Over the past few years however, a new economic system has developed: one that is more suited to digital commodities and the increased control of the customer. A ‘trust economy’. In the old economic system, customers paid for content for one reason: it was the only way to get the content. In our new economic system for digital products, customers aren’t forced to buy movies, books, music, etc.: there are other ways to get them. And so we have different reasons for paying for content. First, because we feel it is the right thing to do: that creators deserve to be rewarded for their work and creativity. Second, because the paid content is easier to get than the pirated content (3).
These reasons for paying for content both involve trust and openness. If content providers trust their customers to do the morally right thing and treat them like adults by providing high-quality content and being open by not imposing artificial restrictions, then customers reward them by pay for their content. Rather than the cynicism and distrust of artificially generating scarcity or imposing artificial restrictions, the trust economy returns to a more basic economic philosophy: ‘if you so something well, you get rewarded’. (4)
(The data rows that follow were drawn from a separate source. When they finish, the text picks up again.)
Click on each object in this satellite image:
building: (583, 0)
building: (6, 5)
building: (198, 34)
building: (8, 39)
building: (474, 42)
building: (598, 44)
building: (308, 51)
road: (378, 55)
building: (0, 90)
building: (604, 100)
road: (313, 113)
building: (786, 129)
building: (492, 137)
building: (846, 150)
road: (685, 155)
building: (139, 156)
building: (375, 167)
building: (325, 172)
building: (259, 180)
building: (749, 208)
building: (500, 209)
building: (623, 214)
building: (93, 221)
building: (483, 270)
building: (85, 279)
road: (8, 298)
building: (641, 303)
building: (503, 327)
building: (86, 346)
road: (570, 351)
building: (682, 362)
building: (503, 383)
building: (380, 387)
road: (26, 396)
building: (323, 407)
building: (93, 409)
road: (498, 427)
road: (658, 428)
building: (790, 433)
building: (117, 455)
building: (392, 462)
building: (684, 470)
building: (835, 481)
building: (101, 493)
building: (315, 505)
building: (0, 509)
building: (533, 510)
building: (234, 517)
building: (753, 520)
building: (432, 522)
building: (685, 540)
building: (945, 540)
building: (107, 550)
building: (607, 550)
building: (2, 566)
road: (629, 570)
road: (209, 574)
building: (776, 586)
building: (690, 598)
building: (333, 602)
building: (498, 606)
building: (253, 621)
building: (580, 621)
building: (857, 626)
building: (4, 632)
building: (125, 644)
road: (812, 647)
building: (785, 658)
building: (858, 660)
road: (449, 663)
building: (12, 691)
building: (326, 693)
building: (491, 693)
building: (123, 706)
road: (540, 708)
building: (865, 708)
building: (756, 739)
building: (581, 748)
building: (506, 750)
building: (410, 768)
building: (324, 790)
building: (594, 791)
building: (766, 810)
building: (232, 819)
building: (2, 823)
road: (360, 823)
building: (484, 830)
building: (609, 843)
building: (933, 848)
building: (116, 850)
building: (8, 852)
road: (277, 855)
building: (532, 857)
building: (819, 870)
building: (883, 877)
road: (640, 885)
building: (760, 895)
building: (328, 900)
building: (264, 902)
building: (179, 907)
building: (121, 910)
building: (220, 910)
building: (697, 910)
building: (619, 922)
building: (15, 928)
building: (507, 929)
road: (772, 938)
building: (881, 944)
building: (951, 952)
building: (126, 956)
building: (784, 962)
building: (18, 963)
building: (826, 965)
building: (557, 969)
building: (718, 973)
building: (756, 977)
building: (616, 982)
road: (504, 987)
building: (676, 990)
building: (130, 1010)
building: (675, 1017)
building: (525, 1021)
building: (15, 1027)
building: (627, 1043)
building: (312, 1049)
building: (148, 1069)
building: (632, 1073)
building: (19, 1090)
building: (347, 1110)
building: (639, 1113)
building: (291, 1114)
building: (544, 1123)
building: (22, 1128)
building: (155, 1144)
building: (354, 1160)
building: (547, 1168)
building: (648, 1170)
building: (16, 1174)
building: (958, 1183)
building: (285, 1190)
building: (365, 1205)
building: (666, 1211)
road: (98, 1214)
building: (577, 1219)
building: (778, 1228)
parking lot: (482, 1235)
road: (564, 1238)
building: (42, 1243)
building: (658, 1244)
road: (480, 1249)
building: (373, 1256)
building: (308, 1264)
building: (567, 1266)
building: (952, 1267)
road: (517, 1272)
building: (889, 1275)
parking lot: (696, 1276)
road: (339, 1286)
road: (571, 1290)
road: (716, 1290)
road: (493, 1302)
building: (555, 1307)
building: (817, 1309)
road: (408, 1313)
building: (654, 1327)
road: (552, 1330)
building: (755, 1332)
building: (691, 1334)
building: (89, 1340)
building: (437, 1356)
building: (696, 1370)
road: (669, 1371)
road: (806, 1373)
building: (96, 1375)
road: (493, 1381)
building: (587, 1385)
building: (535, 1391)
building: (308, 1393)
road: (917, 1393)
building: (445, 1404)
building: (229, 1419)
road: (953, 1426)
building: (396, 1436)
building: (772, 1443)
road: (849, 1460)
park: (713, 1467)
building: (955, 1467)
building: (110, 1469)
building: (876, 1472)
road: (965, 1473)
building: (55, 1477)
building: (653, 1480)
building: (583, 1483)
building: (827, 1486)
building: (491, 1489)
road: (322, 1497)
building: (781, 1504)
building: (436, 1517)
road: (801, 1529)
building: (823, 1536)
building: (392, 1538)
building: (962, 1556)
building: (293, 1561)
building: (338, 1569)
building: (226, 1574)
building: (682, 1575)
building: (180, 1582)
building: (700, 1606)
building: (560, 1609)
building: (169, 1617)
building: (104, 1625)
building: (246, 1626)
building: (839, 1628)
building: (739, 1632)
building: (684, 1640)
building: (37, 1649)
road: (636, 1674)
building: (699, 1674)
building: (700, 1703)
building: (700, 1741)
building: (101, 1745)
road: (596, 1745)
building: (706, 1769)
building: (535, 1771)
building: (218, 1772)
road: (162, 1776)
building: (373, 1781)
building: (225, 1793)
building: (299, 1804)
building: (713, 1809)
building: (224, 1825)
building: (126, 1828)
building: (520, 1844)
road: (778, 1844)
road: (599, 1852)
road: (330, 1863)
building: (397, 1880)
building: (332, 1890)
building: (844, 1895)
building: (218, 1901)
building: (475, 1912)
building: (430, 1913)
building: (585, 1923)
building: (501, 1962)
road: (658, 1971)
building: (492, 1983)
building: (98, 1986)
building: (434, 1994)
Piracy tends to occur in circumstances where content providers are not open, do not provide a high-quality product, and do not trust their customers or treat them as adults. This recent Oatmeal comic demonstrates this in the case of HBO’s Game of Thrones (5). The comic prompted an interesting comment discussion on Gizmodo about why people pirate content. And Cory Doctorow discussed this recently on BoingBoing in relation to a study which showed that US box office returns are not correlated to BitTorrent sharing. Rather, torrenting increases when a content provider makes a resource artificially scarce: the example used is piracy driven by the gap between US and UK releases of The Muppets.
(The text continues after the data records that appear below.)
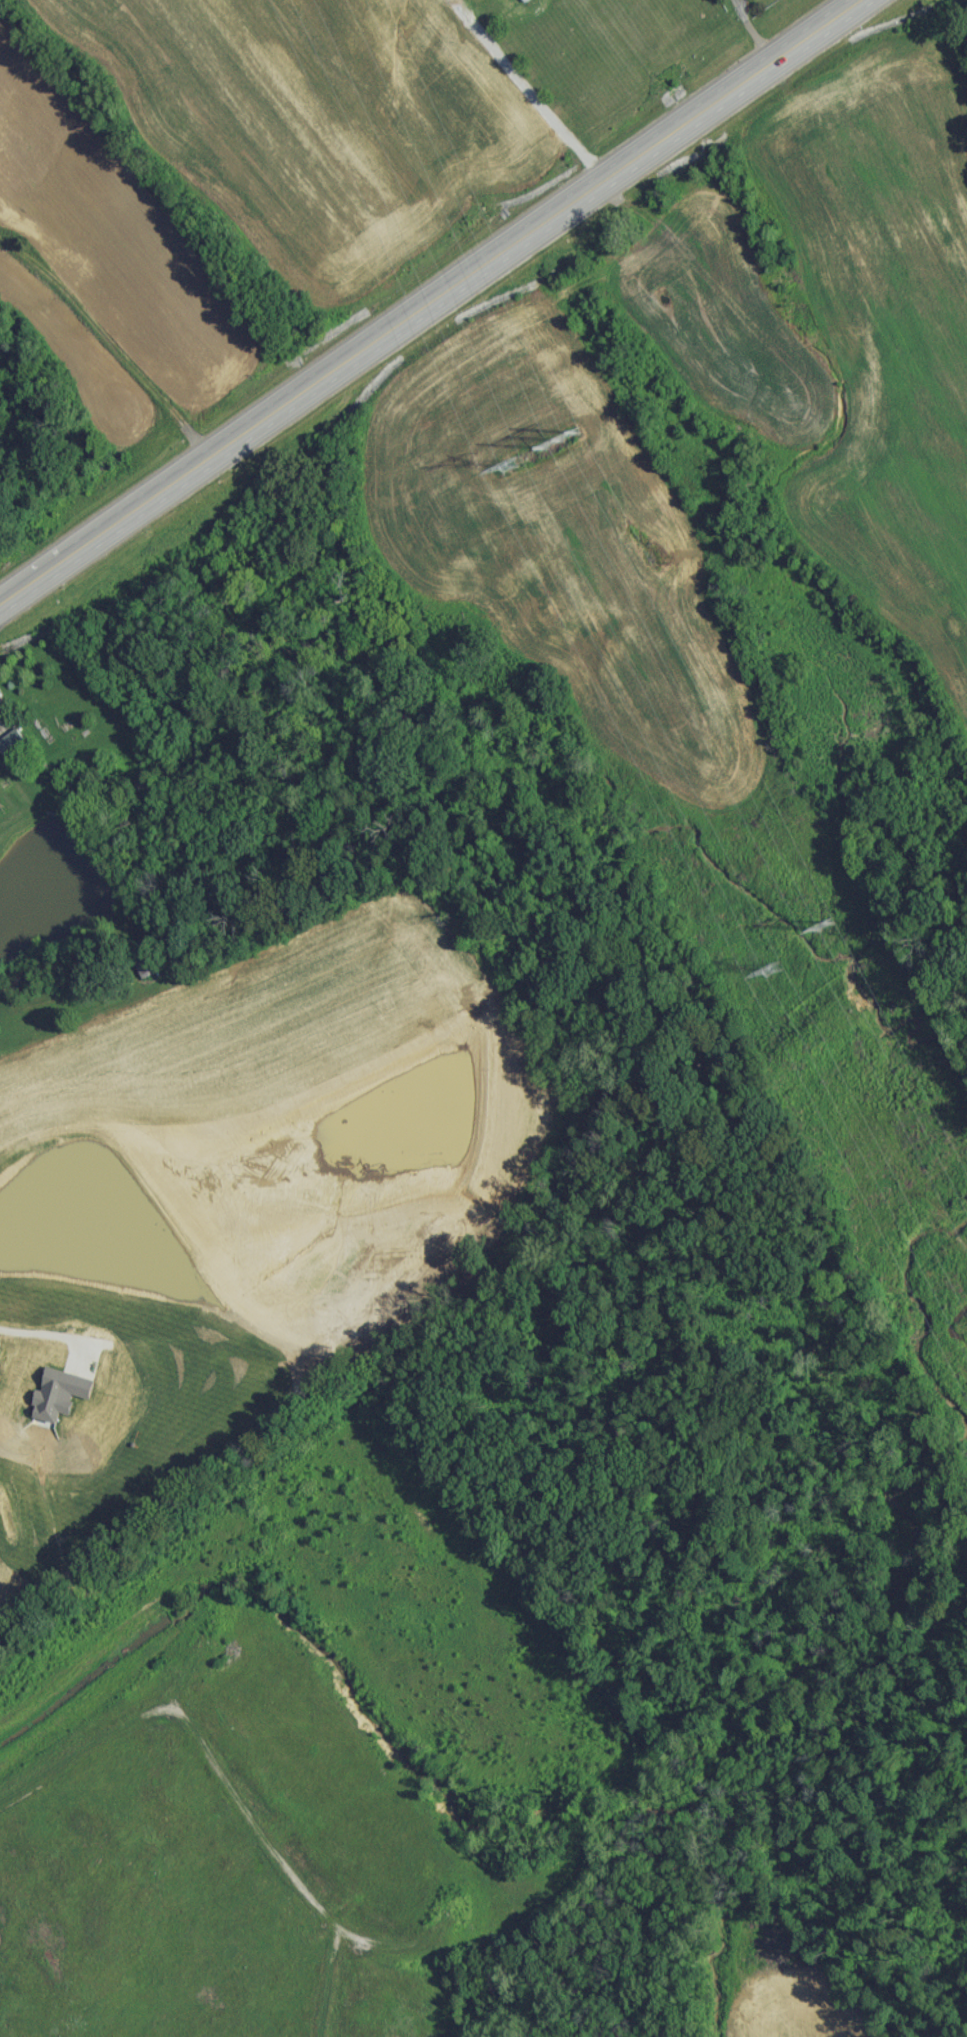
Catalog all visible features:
building: (531, 2)
road: (544, 113)
road: (431, 304)
power tower: (564, 446)
power tower: (512, 472)
building: (14, 750)
power tower: (828, 933)
power tower: (779, 976)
The economic principles of the trust economy are openness, mutual respect between content provider and customer, and trust. Digital commodities have already given customers more control: content providers can either treat them like adults and trust them to do the morally right thing or continue to artificially restrict digital content. The content providers who recognise this developing landscape and who adapt to it will be the ones who survive the War against Piracy.
(1) Not his birth name but it’s not as bad as some of the other pseudonyms listed on his Wikipedia page.
(2) As a librarian working with e-resources, this last one is the one that really gets on my nerves. It’s often the high demand ebooks, the ebooks labelled as required reading on reading lists, that run into these limits and result in students being unable to get access: a problem that is exacerbated by the high demand that caused the problem in the first place.
(3) The economic principle behind iTunes Music Store.
(4) On the theme of treating customers like adults, consider that patronising ‘You wouldn’t steal a handbag; you wouldn’t steal a car’ film at the start of DVDs. This film is so irritating because:
a. it demonstrates the content providers’ lack of understanding and makes a category mistake by equating a digital commodity with a physical commodity.
b. it punishes precisely the wrong person. It makes someone who has done the right thing by buying the DVD suffer through a patronising video which accuses them of being a criminal.
(5) FYI, even though that comic has been doing the rounds, Virtual Shackles made exactly the same joke months ago and did it a lot more subtly.